Aufgabe: Gib alle Zeilen der folgenden Auflistung an, in denen die Zeichenfolge "stoletju" vorkommt. Groß- und Kleinschreibung wird dabei beachtet.

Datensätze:
================================
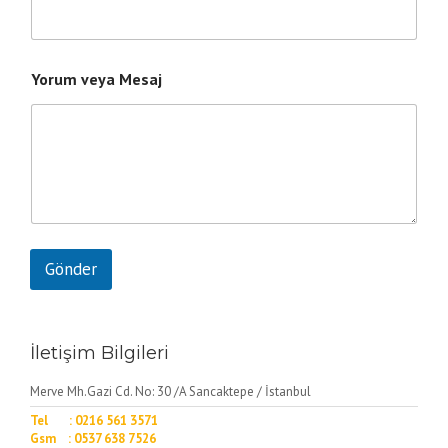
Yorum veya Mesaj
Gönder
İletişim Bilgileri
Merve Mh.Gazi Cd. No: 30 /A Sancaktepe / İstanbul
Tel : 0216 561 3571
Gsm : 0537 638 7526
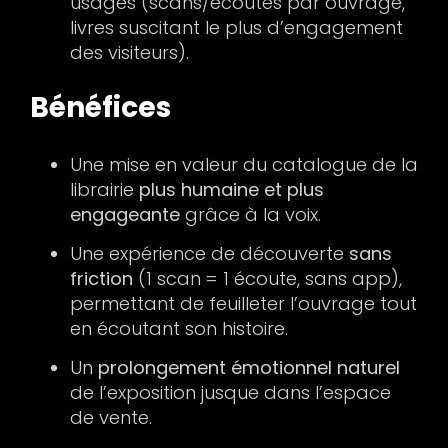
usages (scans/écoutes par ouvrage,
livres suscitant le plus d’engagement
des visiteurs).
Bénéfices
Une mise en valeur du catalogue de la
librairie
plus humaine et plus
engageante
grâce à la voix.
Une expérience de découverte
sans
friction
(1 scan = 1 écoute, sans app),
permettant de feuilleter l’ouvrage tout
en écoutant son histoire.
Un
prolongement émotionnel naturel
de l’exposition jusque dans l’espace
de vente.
================================
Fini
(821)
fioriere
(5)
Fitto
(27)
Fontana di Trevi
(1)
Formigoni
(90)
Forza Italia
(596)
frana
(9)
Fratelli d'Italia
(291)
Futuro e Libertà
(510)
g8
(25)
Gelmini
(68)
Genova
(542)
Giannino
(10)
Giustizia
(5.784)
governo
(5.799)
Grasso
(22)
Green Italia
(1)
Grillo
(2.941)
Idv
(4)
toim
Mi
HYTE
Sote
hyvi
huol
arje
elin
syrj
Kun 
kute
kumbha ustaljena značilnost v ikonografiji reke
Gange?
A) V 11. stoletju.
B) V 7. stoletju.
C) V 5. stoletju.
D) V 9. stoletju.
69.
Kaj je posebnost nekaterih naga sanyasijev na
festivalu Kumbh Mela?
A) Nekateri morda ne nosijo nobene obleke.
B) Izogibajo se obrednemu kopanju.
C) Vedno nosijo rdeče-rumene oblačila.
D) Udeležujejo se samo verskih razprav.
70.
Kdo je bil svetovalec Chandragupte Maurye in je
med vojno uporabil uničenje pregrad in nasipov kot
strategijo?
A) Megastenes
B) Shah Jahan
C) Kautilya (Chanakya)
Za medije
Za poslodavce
================================
Schriftliche Lösung:
A) V 11. stoletju.
B) V 7. stoletju.
C) V 5. stoletju.
D) V 9. stoletju.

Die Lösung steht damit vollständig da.